Our hearts sank. We had already given our notice to our current landlord and so we had to leave by 15 May. Yet we now had no way of finding out whether the property we had chosen was actually a hovel.
As much as we hated the idea, there was no alternative but to bite the bullet and move in anyway.
On moving day, it was a little like waking up on Christmas morning, excited about what presents await you under the tree.
Except that you don’t know whether your parents have got you a PlayStation or a 25-year-old beaten up GameBoy. Thankfully, it was the former and I am currently writing this from a light and airy (but roasting) conservatory in SE11.
But things could have quite easily gone dreadfully wrong and I have certainly learnt a thing or two about renting that I never knew before.
And while viewings are allowed again now, there are people who choose to move into homes they have never seen, particularly if they are moving to the other end of the country, or even a different country altogether for that matter. Google it, if you don’t believe me.
So, as someone who has taken such a giant leap of faith, here are some helpful hints and tips.
Get more proof of a property’s condition
It’s important to remember that you are on the right side of the supply and demand relationship in this circumstance.
The landlord has a property to fill and you need to be assured its safe and clean, and actually resembles the photos on a letting agent’s website.
So, you are well within your rights to ask for a video tour of the property and closeups on things like the sockets and furniture.
If they refuse, there’s a good reason why and you should probably look elsewhere.
If you’re moving in with other people – friends, or perhaps a partner – share the property search responsibilities.
And use all of the search websites – Rightmove, Zoopla – the lot, as you might miss a gem if you don’t.
We added potential properties to a Google Sheets document, all marked up with the price, location and our own observations.
That helped us quickly work out which ones were worth considering and which ones weren’t.
Research the area
There’s nothing worse than finding the perfect house but turning up and realising you hate the area.

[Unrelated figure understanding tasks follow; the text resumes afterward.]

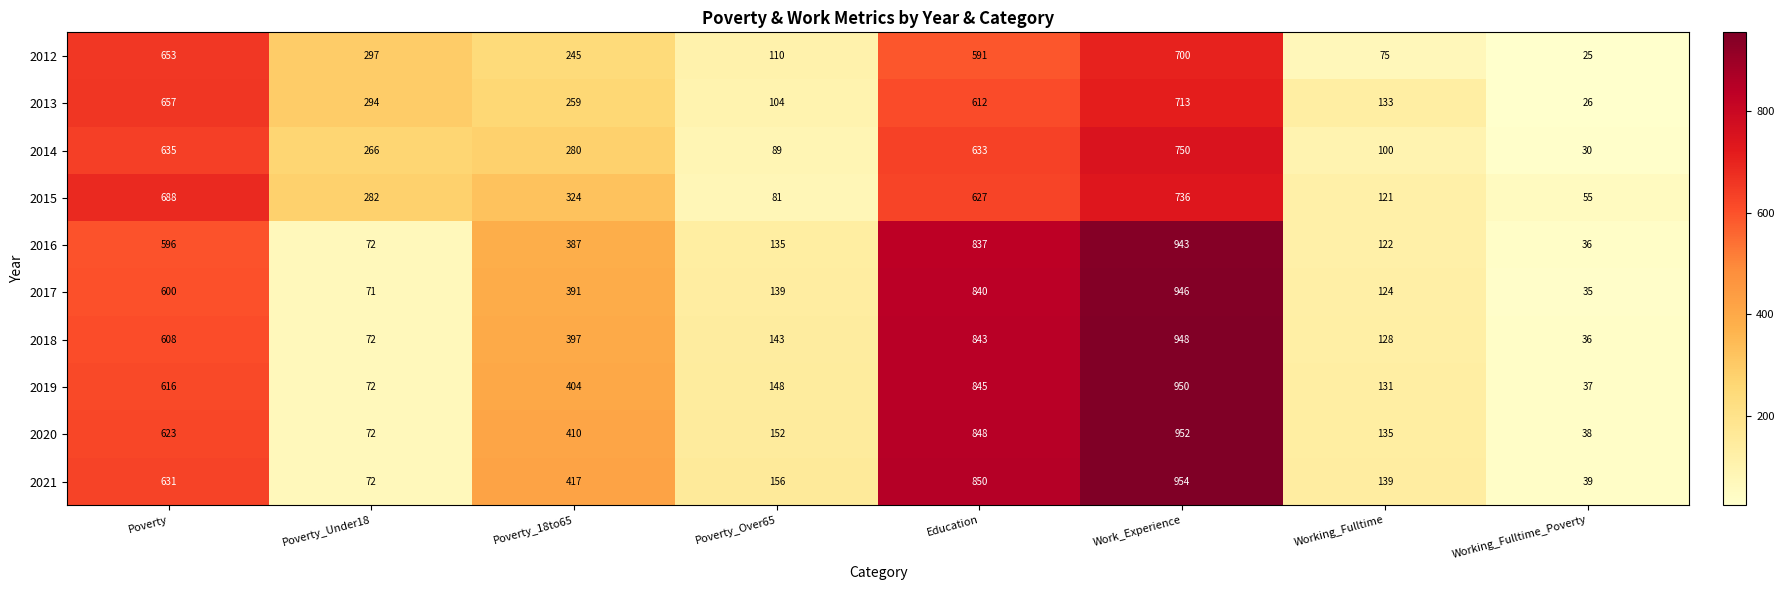

The 2014 series shows 20 at Working_Fulltime_Poverty. True or false?

False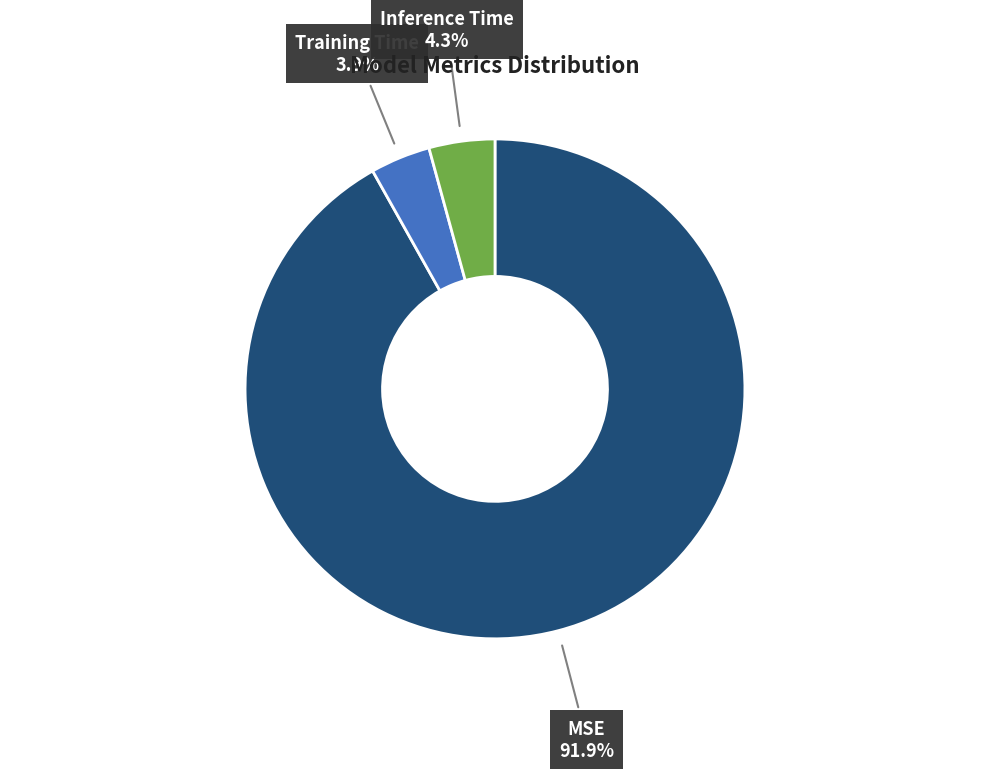

Does any single category account for the majority?

Yes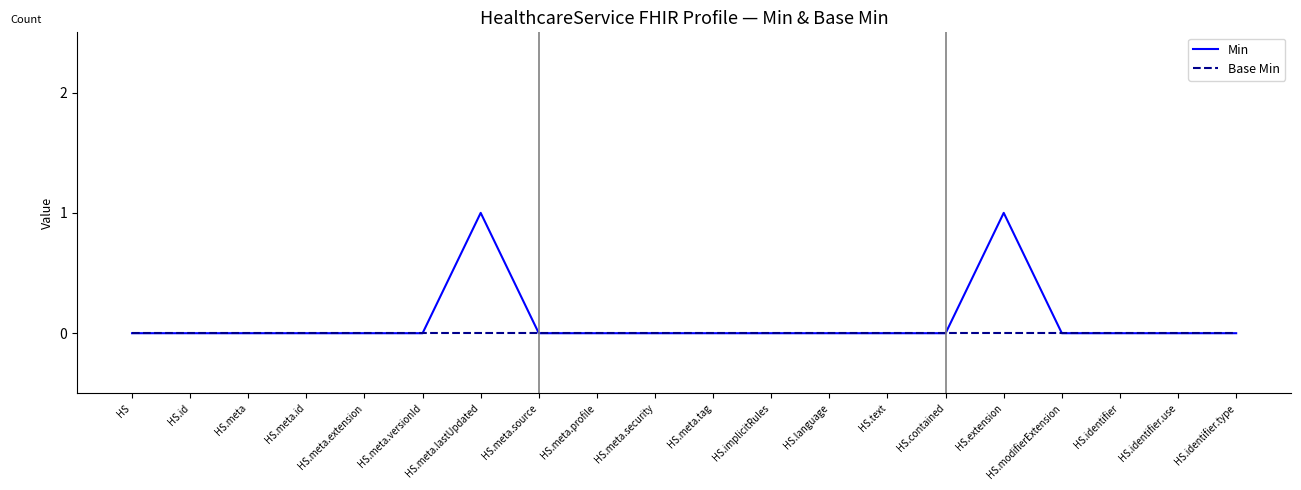

List the series in order of their peak value, lowest first.

Base Min, Min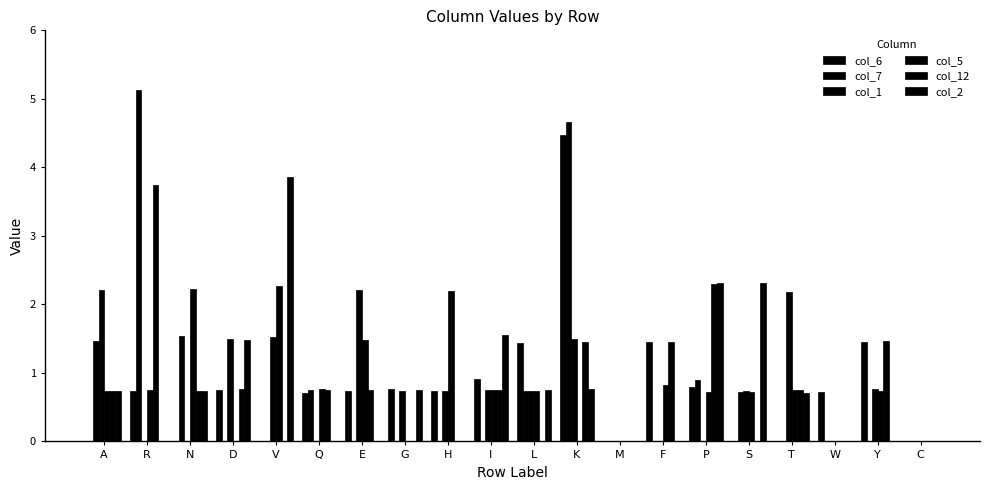

Reading left to right, extract all data points from this chart.

col_6: 0.0	0.7	0.0	0.7	0.0	0.7	0.7	0.8	0.7	0.9	1.4	4.5	0.0	1.5	0.8	0.0	0.0	0.7	1.5	0.0
col_7: 1.5	5.1	1.5	0.0	0.0	0.7	0.0	0.0	0.0	0.0	0.7	4.7	0.0	0.0	0.9	0.7	0.0	0.0	0.0	0.0
col_1: 2.2	0.0	0.0	1.5	1.5	0.0	2.2	0.7	0.7	0.8	0.7	1.5	0.0	0.0	0.0	0.7	2.2	0.0	0.8	0.0
col_5: 0.7	0.8	2.2	0.0	2.3	0.8	1.5	0.0	2.2	0.8	0.7	0.0	0.0	0.8	0.7	0.7	0.8	0.0	0.7	0.0
col_12: 0.7	3.7	0.7	0.8	0.0	0.8	0.8	0.0	0.0	0.7	0.0	1.5	0.0	1.5	2.3	0.0	0.7	0.0	1.5	0.0
col_2: 0.7	0.0	0.7	1.5	3.9	0.0	0.0	0.7	0.0	1.6	0.8	0.8	0.0	0.0	2.3	2.3	0.7	0.0	0.0	0.0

So before you move in, find out more about it.
Does it have a crime problem? Is the house miles away from public transport? Are there fun things to do nearby? And perhaps most importantly, what are the pubs like? These are all important questions.
Google Maps is also a great tool to see what the surroundings look like.
Don’t be pushed around by agents
Firstly, find an agent you trust – that applies even if you are able to view a property – and don’t let them force you into making decision you’re not comfortable with.
Yes, we were in a rush, but that doesn’t mean that we had to jump at the very first offer. It’s fine to negotiate on price.
And also, if there is something about the house you don’t like (does it need repainting? Has it been checked for rodents?) then raise it. Remember, you’re the customer and therefore you’re in control.